Green Lantern/Sinestro Corps Secret Files
Teen Titans Year 1
FF: Isla de los Muerte
The Secret Files + Origins edition of Green Lantern and Sinestro Corps is an invaluable resource for any Green Lantern fan. It lists all active Green Lanterns with small bios, and a handful of the known Sinestro Corps recruits. It's got a couple extra stories expanding on Lantern lore and a peek at some things ahead. The shame of the issue is an awkward layout throughout. Perhaps it was rushed into production, though there's no reason for it since GL seems to be riding a pretty high wave right now (or maybe that is why). I just wish they would have spent some more time to actually, you know, design something. This stems from a convoluted series of events in current times related to generational roles in the work force, not something I'm going to get into right now. But you know, outside of actual art content, comics were framed rather well aesthetically for a damn long time. Then came Image, digital pre-press, and a shitload of punks who suddenly found themselves making alot of money but without an actual career in print production. Then all of the veterans retired or moved on and even Marvel and DC found themselves with crap logos and amateur editorial pages. But I've wandered into this tangent too far... perhaps another time.
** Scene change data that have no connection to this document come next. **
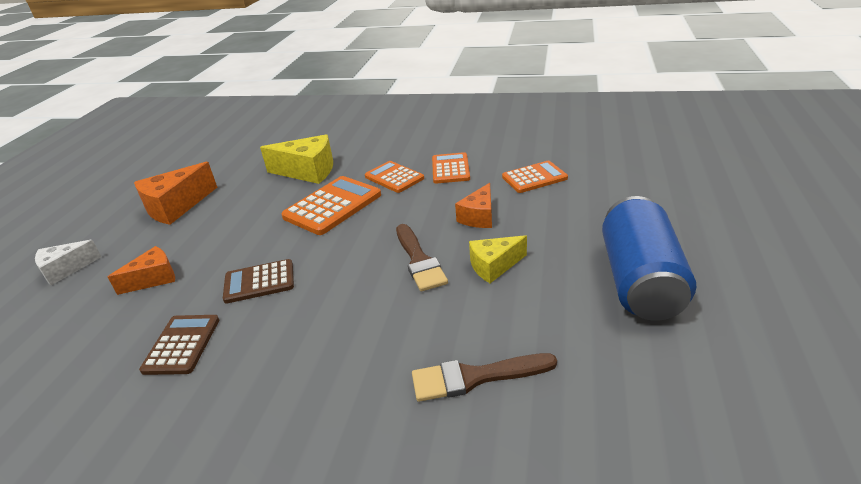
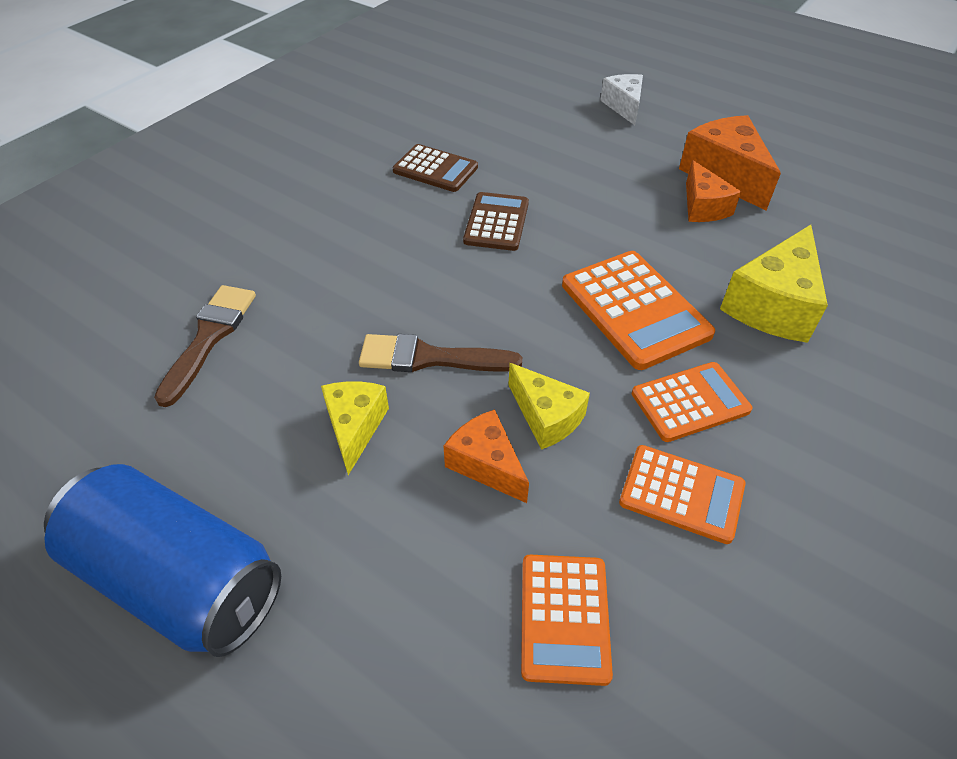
camera: 110 degrees right, 15 degrees up
(154, 279) = (562, 156): orange cheese -> orange cheese (703, 207)
(434, 210) = (546, 417): none -> yellow cheese

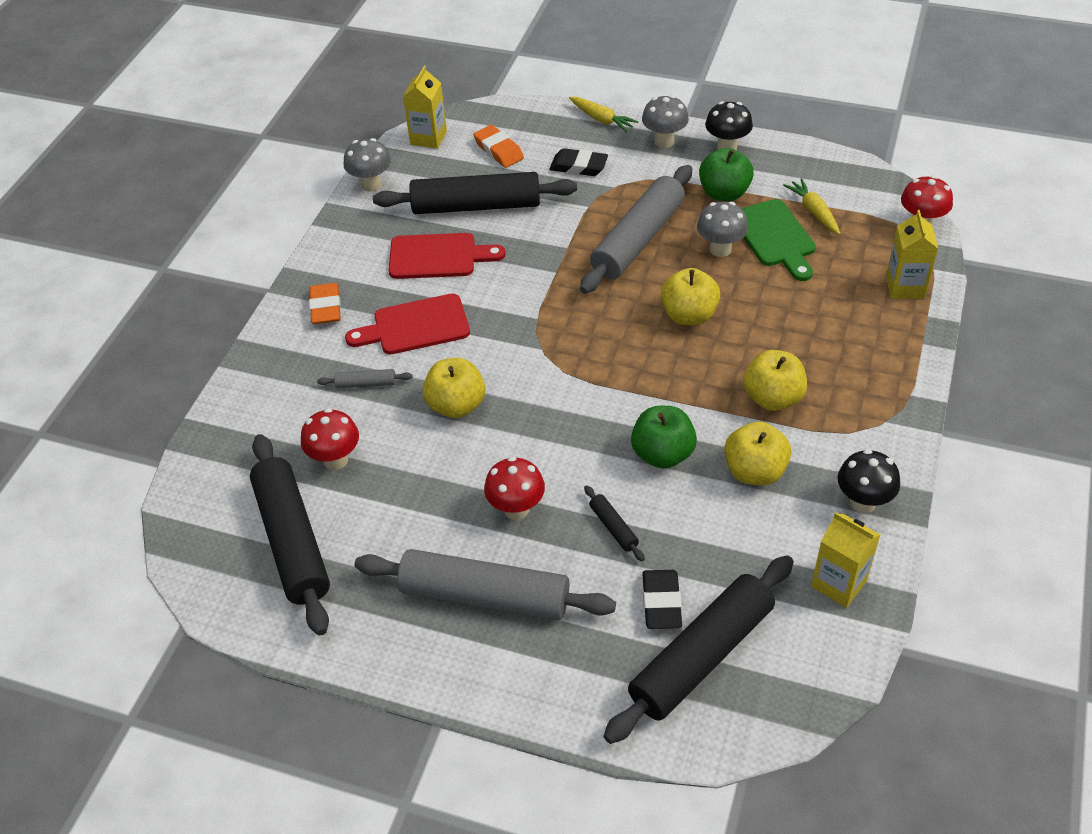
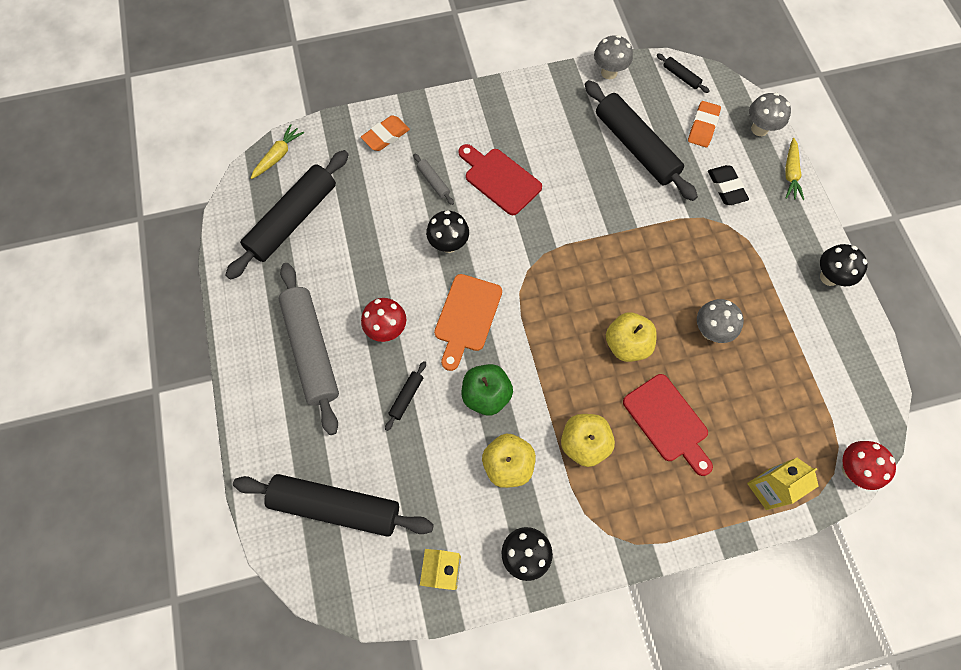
camera: 55 degrees right, 20 degrees up
(326, 307) = (481, 119): orange eraser -> orange eraser (386, 136)
(335, 460) = (364, 204): red mushroom -> none
(428, 138) = (681, 76): yellow carton -> black rolling pin
(438, 257) = (571, 154): red cutting board -> red cutting board (668, 422)
(456, 405) = (448, 244): yellow apple -> black mushroom
(558, 429) = (466, 317): none -> orange cutting board
(638, 239) = (679, 269): grey rolling pin -> none
(661, 602) = (364, 459): black eraser -> none
(664, 141) = (800, 229): grey mushroom -> grey mushroom (759, 129)
(724, 193) = (774, 302): green apple -> none
(774, 237) = (752, 363): green cutting board -> none
(813, 212) = (803, 378): yellow carrot -> yellow carrot (278, 156)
Green Lantern is still cool, tho.
Marvel printed two editions of the FF special Isla de los Muerte, one emblazoned with the logo Los 4 Fantasticos that I could not resist. Yes, the contents are in Spanish which even with limited knowledge I was able to get the gist of. It's not hard to discern with a smile that Hombre Topo is Spanish for "Mole Man." The art by Juan Doe is very stylish and eye-catching, the initial reason I picked up the book. I just think the Spanish version is quirky and sets it apart from just another one-shot.
Also of note is Teen Titans Year One, again for some standout art by Karl Kerschl and friends. Those Aqualad pages are awesome and I can't wait until he gets the spotlight in the next issue. But the visual take on all the characters is great- they actually look like teens! Not just superhero-anatomy on smaller bodies. The story is not bad, albeit confusing for an older reader like myself. I mean, I totally want to buy that young Titans chat on IM and that Kid Flash enjoys his Ninty DS and kids roll around town in Mark Ecko shirts. But if you've been reading comics for more than ten years (or perhaps in this instance five) for the Teen Titans that makes absolutely no sense whatsoever. It's part of that whole boggling continuity-with-the-times happening-but-not-happening with or without a reboot and Peter Parker is single again storytelling quagmire that we love so much about our legacy comics. Basically there is no status quo anymore, and that may bee a good thing. Just tell a good story with some hot art.